[TASK DATA]

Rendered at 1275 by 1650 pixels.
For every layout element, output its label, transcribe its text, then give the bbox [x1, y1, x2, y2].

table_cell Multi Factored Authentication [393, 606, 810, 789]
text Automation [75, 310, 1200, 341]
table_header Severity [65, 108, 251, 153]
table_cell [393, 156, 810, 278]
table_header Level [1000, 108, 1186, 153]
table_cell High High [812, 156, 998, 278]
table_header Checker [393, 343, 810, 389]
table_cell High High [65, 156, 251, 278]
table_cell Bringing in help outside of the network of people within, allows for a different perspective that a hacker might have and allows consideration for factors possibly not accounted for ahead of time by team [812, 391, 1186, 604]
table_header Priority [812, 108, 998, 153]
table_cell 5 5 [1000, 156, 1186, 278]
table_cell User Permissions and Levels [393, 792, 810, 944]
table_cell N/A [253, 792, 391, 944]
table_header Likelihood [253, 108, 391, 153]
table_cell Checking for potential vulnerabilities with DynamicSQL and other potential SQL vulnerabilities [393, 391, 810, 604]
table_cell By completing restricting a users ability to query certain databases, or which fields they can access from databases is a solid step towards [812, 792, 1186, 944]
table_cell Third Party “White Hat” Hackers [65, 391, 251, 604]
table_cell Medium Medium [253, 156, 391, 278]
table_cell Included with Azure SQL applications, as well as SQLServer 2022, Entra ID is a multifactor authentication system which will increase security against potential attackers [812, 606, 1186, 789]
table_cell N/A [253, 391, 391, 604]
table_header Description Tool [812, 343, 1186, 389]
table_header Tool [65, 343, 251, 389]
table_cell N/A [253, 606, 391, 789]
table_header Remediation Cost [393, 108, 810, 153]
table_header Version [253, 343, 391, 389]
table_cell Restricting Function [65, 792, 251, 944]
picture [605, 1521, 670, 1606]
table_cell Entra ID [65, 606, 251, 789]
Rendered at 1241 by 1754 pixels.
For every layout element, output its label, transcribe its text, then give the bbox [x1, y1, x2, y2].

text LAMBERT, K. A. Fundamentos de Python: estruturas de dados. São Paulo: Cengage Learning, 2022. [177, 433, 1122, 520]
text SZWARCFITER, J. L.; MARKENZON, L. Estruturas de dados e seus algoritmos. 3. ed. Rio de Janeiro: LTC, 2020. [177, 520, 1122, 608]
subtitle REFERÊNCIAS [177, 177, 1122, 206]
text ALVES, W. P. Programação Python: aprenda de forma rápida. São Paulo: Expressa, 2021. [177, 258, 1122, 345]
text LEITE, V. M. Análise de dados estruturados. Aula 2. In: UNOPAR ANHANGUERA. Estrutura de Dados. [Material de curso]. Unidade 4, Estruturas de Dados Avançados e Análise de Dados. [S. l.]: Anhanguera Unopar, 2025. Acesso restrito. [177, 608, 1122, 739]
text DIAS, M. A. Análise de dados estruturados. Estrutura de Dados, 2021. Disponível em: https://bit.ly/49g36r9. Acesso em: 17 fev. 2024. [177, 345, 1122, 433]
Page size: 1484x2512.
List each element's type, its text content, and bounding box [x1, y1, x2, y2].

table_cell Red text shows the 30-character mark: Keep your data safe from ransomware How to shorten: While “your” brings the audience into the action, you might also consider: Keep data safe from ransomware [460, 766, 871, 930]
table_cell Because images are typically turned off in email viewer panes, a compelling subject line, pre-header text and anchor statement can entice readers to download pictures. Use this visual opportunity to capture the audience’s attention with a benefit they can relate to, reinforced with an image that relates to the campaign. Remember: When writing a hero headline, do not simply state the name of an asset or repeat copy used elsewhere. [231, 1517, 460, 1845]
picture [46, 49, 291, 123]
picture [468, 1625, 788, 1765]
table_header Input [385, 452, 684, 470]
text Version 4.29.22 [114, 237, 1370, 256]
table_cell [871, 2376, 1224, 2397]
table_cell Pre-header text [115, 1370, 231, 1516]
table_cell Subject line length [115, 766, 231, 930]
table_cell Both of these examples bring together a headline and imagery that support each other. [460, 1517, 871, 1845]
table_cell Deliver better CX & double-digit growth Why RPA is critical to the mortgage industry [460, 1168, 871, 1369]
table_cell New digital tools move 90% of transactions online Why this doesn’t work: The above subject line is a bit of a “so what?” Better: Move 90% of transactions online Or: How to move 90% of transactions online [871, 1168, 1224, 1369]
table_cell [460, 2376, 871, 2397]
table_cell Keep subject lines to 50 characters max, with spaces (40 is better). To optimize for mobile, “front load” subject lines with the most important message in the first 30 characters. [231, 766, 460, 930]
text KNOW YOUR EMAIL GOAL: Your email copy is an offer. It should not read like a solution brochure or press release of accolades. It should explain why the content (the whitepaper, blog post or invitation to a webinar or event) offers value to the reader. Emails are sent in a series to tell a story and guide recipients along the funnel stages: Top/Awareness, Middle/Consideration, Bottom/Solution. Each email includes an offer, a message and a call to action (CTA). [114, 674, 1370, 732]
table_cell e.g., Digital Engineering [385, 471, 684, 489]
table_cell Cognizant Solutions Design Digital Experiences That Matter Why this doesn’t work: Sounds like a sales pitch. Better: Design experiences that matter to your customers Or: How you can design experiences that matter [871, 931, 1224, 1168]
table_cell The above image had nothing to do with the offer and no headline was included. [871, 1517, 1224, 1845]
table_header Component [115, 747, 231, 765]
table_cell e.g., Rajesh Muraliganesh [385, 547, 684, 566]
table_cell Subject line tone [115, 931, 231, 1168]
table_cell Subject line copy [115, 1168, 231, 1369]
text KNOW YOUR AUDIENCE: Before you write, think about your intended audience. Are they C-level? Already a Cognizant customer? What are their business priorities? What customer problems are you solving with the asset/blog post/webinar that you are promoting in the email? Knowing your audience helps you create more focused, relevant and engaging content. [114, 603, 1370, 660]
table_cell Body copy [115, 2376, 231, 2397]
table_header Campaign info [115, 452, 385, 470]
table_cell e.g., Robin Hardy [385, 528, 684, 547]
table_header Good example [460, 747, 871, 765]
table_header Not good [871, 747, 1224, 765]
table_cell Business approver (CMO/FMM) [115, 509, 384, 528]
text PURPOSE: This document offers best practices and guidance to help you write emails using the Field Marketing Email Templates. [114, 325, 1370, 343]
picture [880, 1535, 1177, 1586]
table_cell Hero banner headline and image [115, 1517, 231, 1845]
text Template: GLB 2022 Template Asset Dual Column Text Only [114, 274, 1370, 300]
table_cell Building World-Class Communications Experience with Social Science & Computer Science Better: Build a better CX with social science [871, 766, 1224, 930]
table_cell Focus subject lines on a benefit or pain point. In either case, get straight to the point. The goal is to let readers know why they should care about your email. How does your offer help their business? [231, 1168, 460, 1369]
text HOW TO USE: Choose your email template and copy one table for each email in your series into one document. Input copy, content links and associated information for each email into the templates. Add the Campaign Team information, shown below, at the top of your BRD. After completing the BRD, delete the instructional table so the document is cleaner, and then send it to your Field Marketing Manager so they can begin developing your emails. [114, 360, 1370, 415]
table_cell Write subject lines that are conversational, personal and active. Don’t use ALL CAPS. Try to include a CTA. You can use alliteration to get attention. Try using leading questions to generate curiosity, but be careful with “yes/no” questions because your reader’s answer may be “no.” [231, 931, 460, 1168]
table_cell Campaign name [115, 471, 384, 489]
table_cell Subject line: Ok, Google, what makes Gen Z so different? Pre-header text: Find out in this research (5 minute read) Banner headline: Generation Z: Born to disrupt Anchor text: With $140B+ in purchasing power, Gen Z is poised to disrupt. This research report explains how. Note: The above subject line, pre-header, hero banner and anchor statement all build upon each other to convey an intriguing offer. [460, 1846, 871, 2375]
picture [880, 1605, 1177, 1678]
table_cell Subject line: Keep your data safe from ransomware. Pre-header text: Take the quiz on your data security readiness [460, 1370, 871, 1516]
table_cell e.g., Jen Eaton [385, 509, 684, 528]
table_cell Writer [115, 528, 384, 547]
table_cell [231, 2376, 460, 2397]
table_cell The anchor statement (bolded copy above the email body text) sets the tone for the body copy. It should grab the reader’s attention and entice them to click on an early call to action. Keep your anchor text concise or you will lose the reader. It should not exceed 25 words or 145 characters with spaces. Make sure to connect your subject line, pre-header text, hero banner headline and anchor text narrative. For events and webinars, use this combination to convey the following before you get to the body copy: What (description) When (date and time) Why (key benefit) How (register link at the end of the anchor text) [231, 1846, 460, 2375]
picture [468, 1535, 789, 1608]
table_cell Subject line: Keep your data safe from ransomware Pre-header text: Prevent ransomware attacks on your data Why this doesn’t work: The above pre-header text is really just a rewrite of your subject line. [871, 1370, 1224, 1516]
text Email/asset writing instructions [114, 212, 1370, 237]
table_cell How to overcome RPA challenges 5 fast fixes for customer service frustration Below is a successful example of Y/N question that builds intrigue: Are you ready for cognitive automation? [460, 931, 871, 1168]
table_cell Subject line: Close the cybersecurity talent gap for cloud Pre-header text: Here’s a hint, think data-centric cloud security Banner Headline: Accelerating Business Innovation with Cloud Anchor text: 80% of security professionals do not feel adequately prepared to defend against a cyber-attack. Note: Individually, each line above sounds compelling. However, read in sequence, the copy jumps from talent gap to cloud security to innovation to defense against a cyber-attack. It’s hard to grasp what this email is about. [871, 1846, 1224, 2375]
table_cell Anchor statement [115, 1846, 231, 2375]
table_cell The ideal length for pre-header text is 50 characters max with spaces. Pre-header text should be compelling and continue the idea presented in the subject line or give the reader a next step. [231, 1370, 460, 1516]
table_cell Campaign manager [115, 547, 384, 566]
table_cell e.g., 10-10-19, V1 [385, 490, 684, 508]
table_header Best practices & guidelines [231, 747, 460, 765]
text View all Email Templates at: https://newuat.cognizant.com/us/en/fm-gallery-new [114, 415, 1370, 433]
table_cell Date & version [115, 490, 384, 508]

[/TASK DATA]

From the records above, return each line where "using" occurs.

text PURPOSE: This document offers best practices and guidance to help you write emails using the Field Marketing Email Templates. [114, 325, 1370, 343]
table_cell Write subject lines that are conversational, personal and active. Don’t use ALL CAPS. Try to include a CTA. You can use alliteration to get attention. Try using leading questions to generate curiosity, but be careful with “yes/no” questions because your reader’s answer may be “no.” [231, 931, 460, 1168]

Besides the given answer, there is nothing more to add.